Jase lifted his face into the shower spray, ignored the sting as the hot water shot needles of pain into a fresh, raw cut on his cheekbone.

 

He'd had to get away. Away from Benning, where there was a chance he'd run into Sara every day. Reupping hadn't been an option. The doc had made that clear. He sure as hell couldn't go back to Iraq, even as an independent contractor. His concentration was for shit. And his hearing—well.

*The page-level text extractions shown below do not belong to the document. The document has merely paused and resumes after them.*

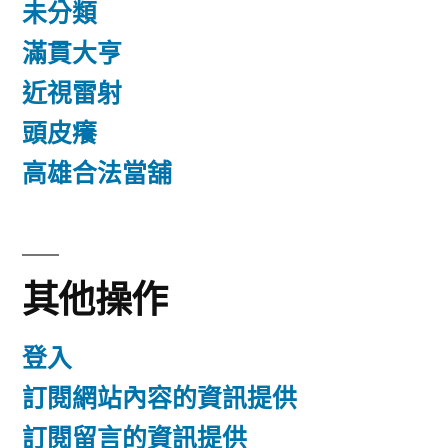
未分類
滿貫大亨
近視雷射
頭皮癢
高雄合法當舖
其他操作
登入
訂閱網站內容的資訊提供
訂閱留言的資訊提供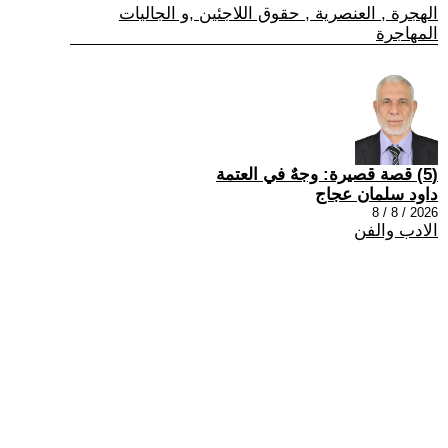
الهجرة , العنصرية , حقوق اللاجئين ,و الجاليات
المهاجرة
(5) قصة قصيرة: وجهٌ في العتمة
داود سلمان عجاج
2026 / 8 / 8
الادب والفن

He'd have gotten someone killed for certain—and the sad truth was, it probably wouldn't have been him.

 

He twisted off the faucet and stepped out of the shower onto mildewed tile.
What a pathetic loser,
he thought, reaching for a dingy "white" towel. He wondered if No missed it. Missed the battalion. Missed his squad.

 

"Hell no," Jase muttered aloud. Nolan miss the Army? Not in this lifetime.

 

Nolan—
No-man
—Garrett was married to the woman of his dreams, raising babies and doing legitimate security work with his brothers and sister in sunny West Palm Beach, Florida.

 

Jase dug around in his duffel until he found a clean pair of boxers. Stepping into them, he thought of his former squad leader. Nolan Garrett was the man. If Jase had ever looked up to anyone other than his big brother, Jeremy, and his father, it was No.

 

As it always did, thinking of Jeremy brought a sharp ache of loss. He had died way too young. And Jase had started drinking too young because of it—disappointing his father in more ways than one. Disappointing a lot of people.

 

Back in Jase's heavy-drinking days in the Rangers, No had had to bail him out of more tight spots than he could count. He remembered a night in West Palm in a dive named Nirvana where No had backed down a pack of bad-guy biker types with nothing more than a pool cue and a feral scowl.

 

"Too bad No can't get you out of
this
fix," Jase muttered, thinking about the mess his life had become in the months since.

 

He froze with his white T-shirt halfway over his head. Then slowly tugged it down over his bruised ribs as his heart rate ratcheted up a couple of beats.